Re: Future directions for Flink’s YARN support?

Daniel Warneke Wed, 28 Jan 2015 23:41:17 -0800

Hi Ankit,

it looks like your Flink client does not pick up the proper Hadoop
configuration. In my prototype I fixed this problem by starting the
Flink client through the "hadoop jar" command line interface. However,
as Robert pointed out, the code still needs to be merged with the master
branch and potentially with Robert's changes to the Flink YARN client
itself.


I hope I have time to do the merge tonight. Otherwise I'll try to have a
look at it on the weekend.

Best regards,

    Daniel

On 29.01.2015 00:43, Ankit Jhalaria wrote:
> Hi Robert,
> I tried adding Daniel's changes to the 0.9 version of flink. So far I haven't 
> been able to get it working. Still getting the same errors.
> Best,Ankit 
>
>      On Tuesday, January 27, 2015 2:57 AM, Robert Metzger 
> <rmetz...@apache.org> wrote:
>    
>
>  The code from Daniel has been written for the old YARN client.I think the 
> most important change is this one: 
> https://github.com/warneke/flink/commit/9843a14637594fb7ee265f5326af9007f2a3191c
>  and it can be backported easily to the new YARN client.
>
>
> On Tue, Jan 27, 2015 at 7:00 AM, Stephan Ewen <se...@apache.org> wrote:
>
> Hi Ankit!
>
> Kerberos support is not yet in the system, but one of the Flink committers
> (Daniel Warneke) has made a prototype here: https://github.com/warneke/
> flink/tree/security
>
> @Daniel Can you give us an update on the status?  How do you think is
> missing before a first version is ready to be merged into the master?
>
> Greetings,
> Stephan
>
>
> On Sun, Jan 18, 2015 at 10:00 AM, Robert Metzger <rmetz...@apache.org>
> wrote:
>
>> Hi Daniel,
>>
>> let me answer your questions:
>> 1. Basically all features you are requesting are implemented in this pull
>> request: https://github.com/apache/flink/pull/292 (Per Job YARN cluster &
>> programmatical control of the cluster). Feel free to review the pull
>> request. It is pending for more than one week now and hasn't gotten much
>> feedback. Also, I would recommend you to base the work on security support
>> on that branch.

————————

■ To do ■
1. Answer these questions about the thread on Flink's YARN support:
(a) In his prototype, how did Daniel get around the Hadoop configuration problem?
(b) Which version of Flink did Ankit try adding Daniel's changes to?
(c) How long had pull request 292 been pending, according to Robert?
2. Resume the thread on Flink's YARN support, beginning right after its last sentence.

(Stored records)
————————

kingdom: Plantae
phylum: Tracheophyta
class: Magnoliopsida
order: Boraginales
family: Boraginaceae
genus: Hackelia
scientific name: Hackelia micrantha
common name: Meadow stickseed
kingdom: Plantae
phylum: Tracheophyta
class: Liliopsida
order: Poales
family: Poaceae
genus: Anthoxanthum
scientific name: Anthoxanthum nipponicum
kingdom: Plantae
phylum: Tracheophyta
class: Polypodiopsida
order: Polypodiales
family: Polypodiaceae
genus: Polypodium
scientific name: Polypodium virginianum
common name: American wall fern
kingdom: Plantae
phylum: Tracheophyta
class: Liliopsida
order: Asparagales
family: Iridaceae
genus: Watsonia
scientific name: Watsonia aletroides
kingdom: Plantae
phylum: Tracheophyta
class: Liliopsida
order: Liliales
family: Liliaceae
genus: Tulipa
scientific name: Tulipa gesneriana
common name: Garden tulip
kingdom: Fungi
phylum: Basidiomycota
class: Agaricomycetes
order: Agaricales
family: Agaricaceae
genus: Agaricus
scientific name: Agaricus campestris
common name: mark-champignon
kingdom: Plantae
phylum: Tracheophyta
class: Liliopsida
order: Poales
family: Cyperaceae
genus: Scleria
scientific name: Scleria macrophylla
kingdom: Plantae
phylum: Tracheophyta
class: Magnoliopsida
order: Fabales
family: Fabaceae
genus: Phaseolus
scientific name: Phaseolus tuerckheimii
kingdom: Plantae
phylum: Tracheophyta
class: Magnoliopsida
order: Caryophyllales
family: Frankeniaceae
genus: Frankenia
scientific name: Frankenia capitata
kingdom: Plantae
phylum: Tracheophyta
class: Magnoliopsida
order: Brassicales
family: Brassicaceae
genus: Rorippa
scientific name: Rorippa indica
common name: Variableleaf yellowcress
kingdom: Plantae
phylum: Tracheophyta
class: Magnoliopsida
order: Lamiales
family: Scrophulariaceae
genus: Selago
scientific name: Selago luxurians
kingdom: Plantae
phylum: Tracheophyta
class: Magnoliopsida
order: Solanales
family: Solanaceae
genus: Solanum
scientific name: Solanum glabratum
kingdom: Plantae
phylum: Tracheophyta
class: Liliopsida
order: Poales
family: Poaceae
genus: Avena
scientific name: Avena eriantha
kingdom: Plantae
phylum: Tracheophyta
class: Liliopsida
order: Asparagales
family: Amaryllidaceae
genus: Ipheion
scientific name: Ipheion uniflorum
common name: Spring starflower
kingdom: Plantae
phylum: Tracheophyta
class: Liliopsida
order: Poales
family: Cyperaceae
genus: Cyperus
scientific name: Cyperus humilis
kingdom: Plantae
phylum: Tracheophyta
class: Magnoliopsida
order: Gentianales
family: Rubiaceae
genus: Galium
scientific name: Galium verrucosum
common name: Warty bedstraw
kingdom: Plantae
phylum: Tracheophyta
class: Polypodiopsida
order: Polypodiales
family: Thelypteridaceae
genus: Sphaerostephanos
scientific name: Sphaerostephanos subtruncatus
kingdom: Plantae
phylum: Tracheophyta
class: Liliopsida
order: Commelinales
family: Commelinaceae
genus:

————————

■ Responses to the exercise ■
1.
(a) He started the Flink client through the "hadoop jar" command line interface.
(b) Version 0.9.
(c) More than one week.

2.
>>
>> 2. I agree that the whole configuration loading process is not nicely
>> implemented. When I was working on this, I didn't understand all the
>> features offered by Hadoop's Configuration object. I implemented the stuff
>> that complicated for making it as easy as possible for users to use Flink
>> on YARN. As you can see in the code, it is trying different commonly used
>> environment variables to detect the location of the configuration files.
>> These config files are then used and respected by the YARN client (for
>> example the default file system name).
>> I'll have a look at the "yarn jar" command. One concern I have with this is
>> that we have an additional requirement through this: We expect the user to
>> have the "yarn" binary in PATH. I know quite a few environments (for
>> example some users in the Hortonworks Sandbox) which don't have "hadoop"
>> and "yarn" in the PATH. The "yarn jar" command as well is accessing the
>> environment variables required to locate the hadoop configuration. But I
>> will carefully check if using the "yarn jar" command brings us an
>> advantage.
>>
>> 3. I'm also not completely convinced that this is the right approach. When
>> I was implementing the first version of Flink on YARN, I though that
>> deploying many small files to HDFS will cause some load on the NameNode and
>> need some time. Right now, we have 146 jars in the lib/ directory. I
>> haven't done a performance comparison but I guess its slower to upload 146
>> files to HDFS instead of 1. (it is not only uploading the files to HDFS,
>> YARN also needs to download and "localize" them prior to allocating new
>> containers).
>> Also, when deploying Flink on YARN on Google Compute cloud, the google
>> compute storage is configured by default ... and its quite slow. So this
>> would probably lead to a bad user experience.
>> I completely agree that we need an option for users to use a pre-installed
>> Flink sitting on HDFS or somewhere else in the cluster.
>> There is another issue in this area in our project: I don't like that the
>> "hadoop2" build of flink is producing two binary directories with almost
>> the same content and layout. We could actually merge the whole YARN stuff
>> into the regular hadoop2 build. Therefore, I would suggest to put one flink
>> fat jar into the lib/ directory. This would also make shading of our
>> dependencies much easier. I will start a separate discussion on that when I
>> have more time again. Right now, I have more pressing issues to solve.
>>
>> Regarding your changes in the "security" branch: I'm super happy that
>> others are starting to work on the YARN client as well. The whole codebase
>> has grown over time and its certainly good to have more eyes looking at it.
>> The security features of YARN and Hadoop in general are something that I've
>> avoided in the past, because its so difficult to properly test. But its
>> something we certainly need to address.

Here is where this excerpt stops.